Training can be launched with the `.train()` method. Note that the trainer and model are immutable, so they do not store state or parameters. Instead, the state containing the trained parameters is returned.

In [None]:
# Start training
state, aux = trainer.train()

## Evaluation

After training, we can evaluate the model by sampling a prompt to translate from English to French:

In [None]:
# Create a sampler using the trained parameters
sampler = gm.text.ChatSampler(
    model=model,
    params=state.params,
    tokenizer=tokenizer,
)

In [None]:
# Test the sampler with a new prompt
sampler.chat("I'm feeling happy today!")

## How QLoRA Works

QLoRA combines two key techniques:

1. **Quantization**: Reduces the precision of the model's weights (to 4-bit in our case)
2. **Low-Rank Adaptation**: Adds small trainable matrices to adapt the quantized model

### Under the Hood

The implementation handles two distinct phases differently:

- **Training**: During initialization, quantized weights and LoRA adapters are created
- **Evaluation**: Special handling bypasses adapter creation when not in initialization mode

This approach avoids RNG key issues during evaluation while maintaining proper parameter structure during training.

## QLoRA vs LoRA: Memory Comparison

QLoRA offers significant memory savings compared to regular LoRA, especially for larger models.
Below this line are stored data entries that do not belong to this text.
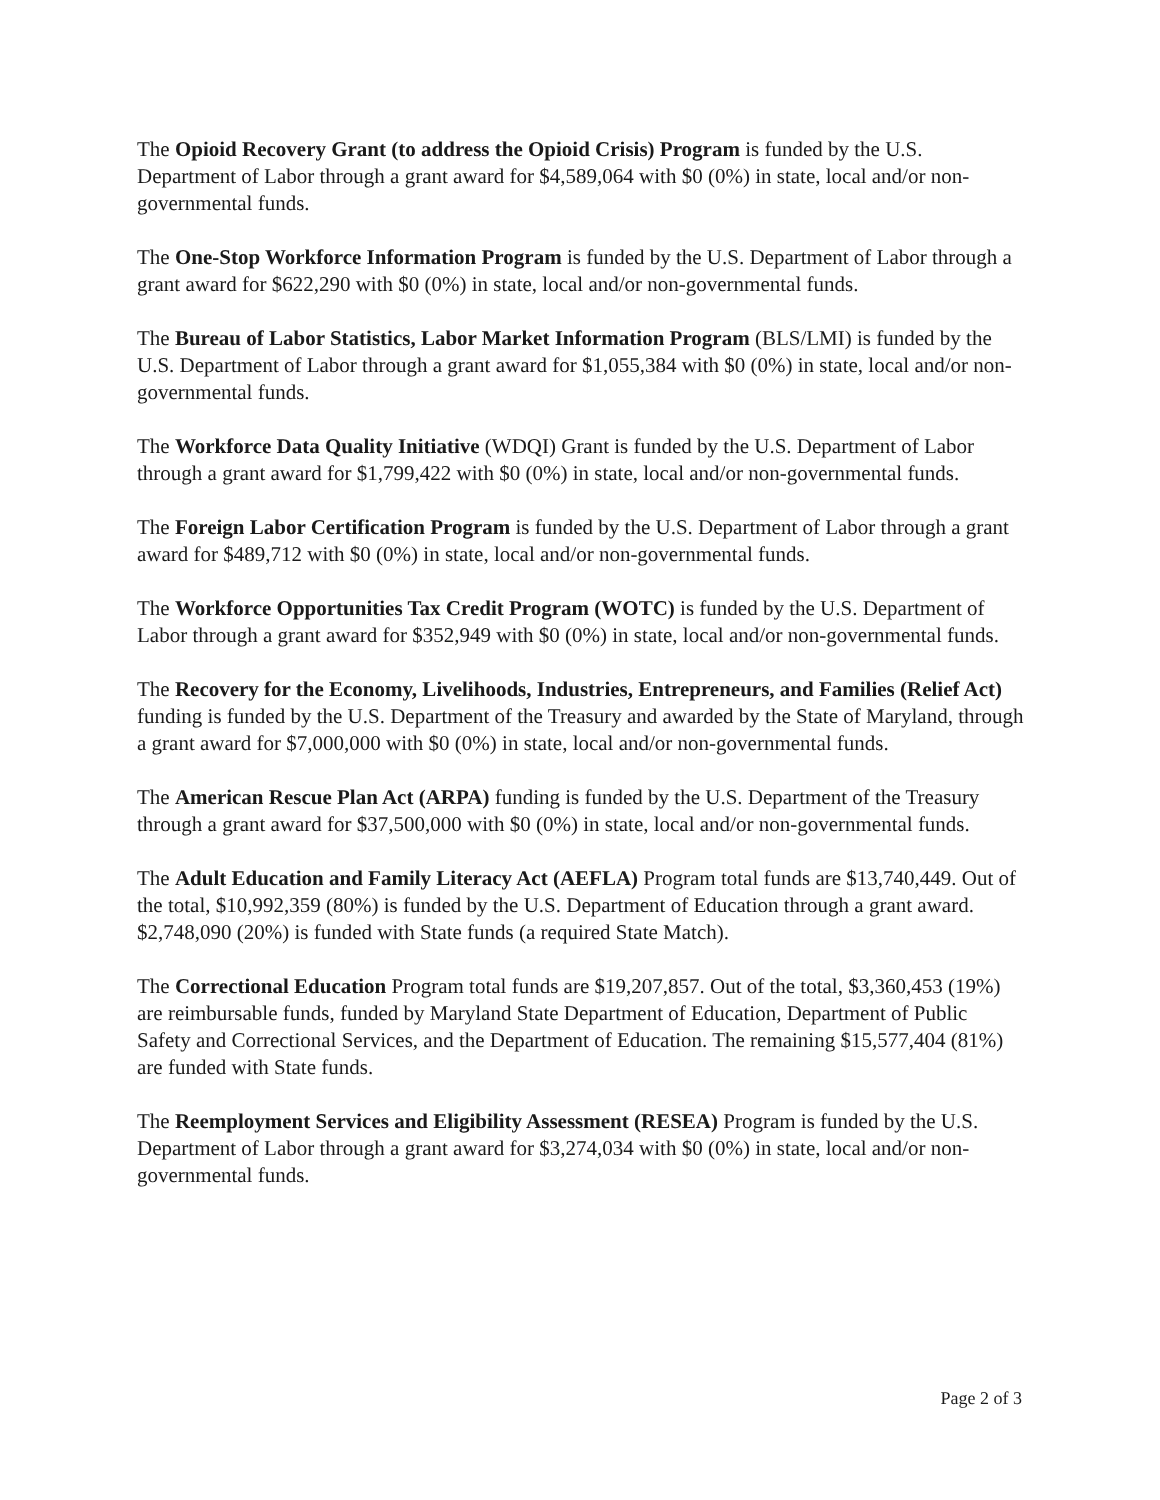The Opioid Recovery Grant (to address the Opioid Crisis) Program is funded by the U.S. Department of Labor through a grant award for $4,589,064 with $0 (0%) in state, local and/or non-governmental funds.
The One-Stop Workforce Information Program is funded by the U.S. Department of Labor through a grant award for $622,290 with $0 (0%) in state, local and/or non-governmental funds.
The Bureau of Labor Statistics, Labor Market Information Program (BLS/LMI) is funded by the U.S. Department of Labor through a grant award for $1,055,384 with $0 (0%) in state, local and/or non-governmental funds.
The Workforce Data Quality Initiative (WDQI) Grant is funded by the U.S. Department of Labor through a grant award for $1,799,422 with $0 (0%) in state, local and/or non-governmental funds.
The Foreign Labor Certification Program is funded by the U.S. Department of Labor through a grant award for $489,712 with $0 (0%) in state, local and/or non-governmental funds.
The Workforce Opportunities Tax Credit Program (WOTC) is funded by the U.S. Department of Labor through a grant award for $352,949 with $0 (0%) in state, local and/or non-governmental funds.
The Recovery for the Economy, Livelihoods, Industries, Entrepreneurs, and Families (Relief Act) funding is funded by the U.S. Department of the Treasury and awarded by the State of Maryland, through a grant award for $7,000,000 with $0 (0%) in state, local and/or non-governmental funds.
The American Rescue Plan Act (ARPA) funding is funded by the U.S. Department of the Treasury through a grant award for $37,500,000 with $0 (0%) in state, local and/or non-governmental funds.
The Adult Education and Family Literacy Act (AEFLA) Program total funds are $13,740,449. Out of the total, $10,992,359 (80%) is funded by the U.S. Department of Education through a grant award. $2,748,090 (20%) is funded with State funds (a required State Match).
The Correctional Education Program total funds are $19,207,857. Out of the total, $3,360,453 (19%) are reimbursable funds, funded by Maryland State Department of Education, Department of Public Safety and Correctional Services, and the Department of Education. The remaining $15,577,404 (81%) are funded with State funds.
The Reemployment Services and Eligibility Assessment (RESEA) Program is funded by the U.S. Department of Labor through a grant award for $3,274,034 with $0 (0%) in state, local and/or non-governmental funds.
Page 2 of 3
A rough comparison:

| Model Size | Full Fine-tuning | LoRA | QLoRA (INT4) |
|------------|-----------------|------|-------------|
| 4B         | ~8 GB           | ~5 GB | ~3 GB        |
| 12B        | ~24 GB          | ~10 GB| ~5 GB        |

These are approximate values and actual memory usage depends on sequence length, batch size, and specific hardware/framework implementation.

## Saving and Loading QLoRA Weights

QLoRA weights can be saved and loaded similar to LoRA weights. Here's an example of how to save just the adapter weights:

In [None]:
# Example of how to save only the LoRA weights
import os

# Split model parameters to isolate LoRA weights
_, lora_params = gm.peft.split_params(state.params)

# Save only the LoRA parameters (much smaller size)
save_path = "/tmp/my_qlora_weights"
os.makedirs(save_path, exist_ok=True)
gm.ckpts.save_params(
    params=lora_params,
    path=save_path,
)

And to load the saved weights:

In [None]:
# Example of loading the saved QLoRA weights for inference
import jax

# Load base model parameters
base_params = gm.ckpts.load_params(
    path=gm.ckpts.CheckpointPath.GEMMA3_4B_IT,
)

# Load LoRA parameters
lora_params = gm.ckpts.load_params(
    path="/tmp/my_qlora_weights",
)

# Merge parameters for inference
merged_params = gm.peft.merge_params(base_params, lora_params)

# Create a new sampler with the merged parameters
inference_sampler = gm.text.ChatSampler(
    model=model,
    params=merged_params,
    tokenizer=tokenizer,
)

## Conclusion

QLoRA provides an excellent balance between memory efficiency and fine-tuning performance. By quantizing the frozen base model weights, we can dramatically reduce memory usage while still maintaining the benefits of parameter-efficient fine-tuning.

This approach is particularly valuable when working with larger models or when computation resources are limited.